• [Extracted text]

━━━━━━━━━━

Students are instructed to work on the promises exercise. Jem also talks about promises, and why it is important to understand them over simply relying on async await.


Transcript from the "Promises Exercise" Lesson

>> Promises, what do we know about promises? I actually have a good quote that I stole from MDN, my favorite website. What is my quote? What do we know about promises? Someone tell me something.
>> Someting that will return with a future value.
>> Yeah, I like that.

I'll use the MDN definition because it's much better than anything I can say. I can say a promise is a proxy for value that's not necessarily known when the promise is created. Which a promise is, it's exactly that, it's a promise to return something eventually. You don't know what.

You don't know where or when, but you know what happens eventually, so we program around that. The old style of handling values that we don't know what it's gonna be, but we know we want it to return eventually would be using old school callbacks. So in a callback you invoke a function, it does some work and then whenever it's done, it calls back the function to pass on that value or do whatever you wanna do.

━━━━━━━━━━

• [Data section]
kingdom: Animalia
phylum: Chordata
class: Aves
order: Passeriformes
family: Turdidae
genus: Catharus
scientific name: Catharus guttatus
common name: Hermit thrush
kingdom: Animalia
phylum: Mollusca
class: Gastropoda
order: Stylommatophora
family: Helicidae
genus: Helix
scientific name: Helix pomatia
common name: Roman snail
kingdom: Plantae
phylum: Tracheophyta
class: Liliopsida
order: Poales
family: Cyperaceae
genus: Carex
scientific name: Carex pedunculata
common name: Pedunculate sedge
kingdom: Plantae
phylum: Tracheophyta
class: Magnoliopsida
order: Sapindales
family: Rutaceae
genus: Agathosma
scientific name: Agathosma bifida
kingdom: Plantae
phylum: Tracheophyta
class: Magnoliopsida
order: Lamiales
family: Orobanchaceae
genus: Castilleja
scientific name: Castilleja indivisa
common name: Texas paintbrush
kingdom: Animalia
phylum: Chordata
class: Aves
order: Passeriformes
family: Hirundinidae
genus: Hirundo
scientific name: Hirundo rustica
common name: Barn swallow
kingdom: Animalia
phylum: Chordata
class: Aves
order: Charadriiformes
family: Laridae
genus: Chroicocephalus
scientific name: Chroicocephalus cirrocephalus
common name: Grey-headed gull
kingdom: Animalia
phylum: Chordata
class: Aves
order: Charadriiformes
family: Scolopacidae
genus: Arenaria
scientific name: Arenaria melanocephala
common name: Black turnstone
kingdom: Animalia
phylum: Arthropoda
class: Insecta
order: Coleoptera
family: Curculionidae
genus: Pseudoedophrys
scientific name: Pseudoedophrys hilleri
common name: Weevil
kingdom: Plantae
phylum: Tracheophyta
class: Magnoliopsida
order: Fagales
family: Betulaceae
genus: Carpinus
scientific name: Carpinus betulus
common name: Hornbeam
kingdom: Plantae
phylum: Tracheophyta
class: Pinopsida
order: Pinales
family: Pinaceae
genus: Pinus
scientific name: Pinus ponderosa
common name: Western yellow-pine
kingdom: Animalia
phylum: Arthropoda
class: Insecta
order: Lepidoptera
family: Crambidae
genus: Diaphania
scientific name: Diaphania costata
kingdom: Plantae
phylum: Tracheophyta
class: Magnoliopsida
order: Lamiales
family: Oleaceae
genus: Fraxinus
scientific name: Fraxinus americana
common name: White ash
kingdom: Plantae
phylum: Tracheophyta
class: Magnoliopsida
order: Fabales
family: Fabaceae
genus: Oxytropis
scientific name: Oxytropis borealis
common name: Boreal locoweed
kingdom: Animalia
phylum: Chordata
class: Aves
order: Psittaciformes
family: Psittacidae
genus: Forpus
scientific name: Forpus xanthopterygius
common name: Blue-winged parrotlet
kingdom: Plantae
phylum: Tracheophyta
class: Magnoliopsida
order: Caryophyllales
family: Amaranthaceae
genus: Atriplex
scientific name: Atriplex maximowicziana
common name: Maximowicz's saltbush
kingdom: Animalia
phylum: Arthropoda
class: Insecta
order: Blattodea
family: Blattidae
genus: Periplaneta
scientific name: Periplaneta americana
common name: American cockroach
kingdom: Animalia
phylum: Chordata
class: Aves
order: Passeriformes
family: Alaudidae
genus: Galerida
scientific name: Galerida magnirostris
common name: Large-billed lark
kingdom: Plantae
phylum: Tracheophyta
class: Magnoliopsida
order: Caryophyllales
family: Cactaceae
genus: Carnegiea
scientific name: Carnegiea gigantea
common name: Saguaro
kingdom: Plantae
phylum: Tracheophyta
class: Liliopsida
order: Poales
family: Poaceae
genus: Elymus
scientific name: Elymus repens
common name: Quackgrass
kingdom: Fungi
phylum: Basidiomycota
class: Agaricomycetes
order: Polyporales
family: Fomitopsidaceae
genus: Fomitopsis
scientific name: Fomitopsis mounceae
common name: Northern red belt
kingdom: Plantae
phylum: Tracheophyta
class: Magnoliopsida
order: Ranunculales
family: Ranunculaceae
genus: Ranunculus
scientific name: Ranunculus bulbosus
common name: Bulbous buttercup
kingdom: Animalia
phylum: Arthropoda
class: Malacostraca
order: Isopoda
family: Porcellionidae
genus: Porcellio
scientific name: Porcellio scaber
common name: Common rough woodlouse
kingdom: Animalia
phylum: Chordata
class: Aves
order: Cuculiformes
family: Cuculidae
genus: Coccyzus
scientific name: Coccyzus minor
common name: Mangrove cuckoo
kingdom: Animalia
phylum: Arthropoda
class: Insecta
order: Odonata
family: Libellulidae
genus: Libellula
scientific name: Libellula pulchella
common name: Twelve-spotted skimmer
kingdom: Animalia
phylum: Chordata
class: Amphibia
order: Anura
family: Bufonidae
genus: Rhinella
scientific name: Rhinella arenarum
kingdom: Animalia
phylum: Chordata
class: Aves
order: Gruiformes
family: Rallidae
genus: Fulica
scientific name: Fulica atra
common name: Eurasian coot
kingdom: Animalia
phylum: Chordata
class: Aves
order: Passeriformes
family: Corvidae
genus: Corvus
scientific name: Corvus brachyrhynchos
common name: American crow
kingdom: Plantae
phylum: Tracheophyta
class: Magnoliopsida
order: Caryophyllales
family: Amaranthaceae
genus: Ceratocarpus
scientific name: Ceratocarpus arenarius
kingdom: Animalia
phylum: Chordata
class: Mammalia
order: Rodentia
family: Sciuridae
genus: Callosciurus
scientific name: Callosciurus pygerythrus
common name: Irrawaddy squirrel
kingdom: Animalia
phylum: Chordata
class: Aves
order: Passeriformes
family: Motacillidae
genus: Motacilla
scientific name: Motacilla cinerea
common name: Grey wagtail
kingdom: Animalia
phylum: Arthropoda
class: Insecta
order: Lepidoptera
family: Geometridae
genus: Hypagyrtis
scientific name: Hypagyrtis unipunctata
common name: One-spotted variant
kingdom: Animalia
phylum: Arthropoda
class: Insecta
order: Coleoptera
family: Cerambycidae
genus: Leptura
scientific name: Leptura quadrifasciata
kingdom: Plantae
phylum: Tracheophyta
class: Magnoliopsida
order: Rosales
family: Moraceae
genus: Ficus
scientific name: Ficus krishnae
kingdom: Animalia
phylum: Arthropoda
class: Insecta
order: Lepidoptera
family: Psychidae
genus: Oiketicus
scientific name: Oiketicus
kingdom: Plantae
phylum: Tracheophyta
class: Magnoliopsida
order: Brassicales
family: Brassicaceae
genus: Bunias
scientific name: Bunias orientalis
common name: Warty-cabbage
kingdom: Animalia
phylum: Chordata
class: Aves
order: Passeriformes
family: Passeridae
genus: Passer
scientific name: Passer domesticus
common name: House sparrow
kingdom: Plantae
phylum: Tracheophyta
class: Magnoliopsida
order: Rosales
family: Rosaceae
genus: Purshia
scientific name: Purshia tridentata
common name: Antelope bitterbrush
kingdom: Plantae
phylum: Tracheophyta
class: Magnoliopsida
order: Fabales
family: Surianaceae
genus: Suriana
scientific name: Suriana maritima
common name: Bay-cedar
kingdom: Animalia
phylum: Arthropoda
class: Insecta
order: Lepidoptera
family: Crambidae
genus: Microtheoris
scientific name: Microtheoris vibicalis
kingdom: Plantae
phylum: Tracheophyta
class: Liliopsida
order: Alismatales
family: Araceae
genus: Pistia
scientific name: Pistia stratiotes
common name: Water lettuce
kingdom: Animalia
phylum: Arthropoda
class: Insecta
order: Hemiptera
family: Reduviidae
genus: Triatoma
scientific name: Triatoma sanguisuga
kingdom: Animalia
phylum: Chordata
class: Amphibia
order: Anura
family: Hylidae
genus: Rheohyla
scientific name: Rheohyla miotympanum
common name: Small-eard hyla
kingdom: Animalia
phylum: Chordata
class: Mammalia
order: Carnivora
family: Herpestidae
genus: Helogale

━━━━━━━━━━

• [Assignment A]
Translate this sentence from the promises lesson transcript into Spanish: "I'll use the MDN definition because it's much better than anything I can say."
• [Assignment B]
In the promises lesson transcript, what was the old style of handling values whose result isn't known yet?
• [Assignment C]
Carry the promises lesson transcript forward from its last sentence.
The entries have no connection to the promises lesson transcript.

• [Written response A]
Usaré la definición de MDN porque es mucho mejor que cualquier cosa que yo pueda decir.

• [Written response B]
Using old school callbacks.

• [Written response C]
With the invention of promises, we can now chain things together and I don't have to explicitly call the callback every single time. We can just chain this together. Hopefully, not hopefully, at this stage in JavaScript engineering or UI engineering you should probably know what promises are. You know them in a much cleaner way as async await.

But you still need promises, you still need to understand how they work because a lot of code, especially old node libraries, they don't use async await. They use callbacks. So you need to know how promises work to wrap a callback with a promise and then return that. Async await is pretty.

It's a much prettier syntax. If you can't tell, you can just await something and eventually it gives you that value versus callback. And then you ever seen the Flying V of doom? Where you have callbacks and callbacks and callbacks because this will be a callback, and this will be a callback and this will be your callback.

Async await solves all of that. Much prettier. So I have two questions, we have two questions left. And I won't give you a promise phi one. I'll leave that in the advanced section. So I have one question, which the original, the harder question is, given a function that looks like this, how would I convert that into a promise?

I pass this and then convert it to a promise, it's more challenging than you think. Give it a shot sometime, the answers are of course in the answer section, but we'll do a shorter one, sleep function. Now implicitly if I say sleep to the JavaScript, what are you thinking?

>> Thread sleep.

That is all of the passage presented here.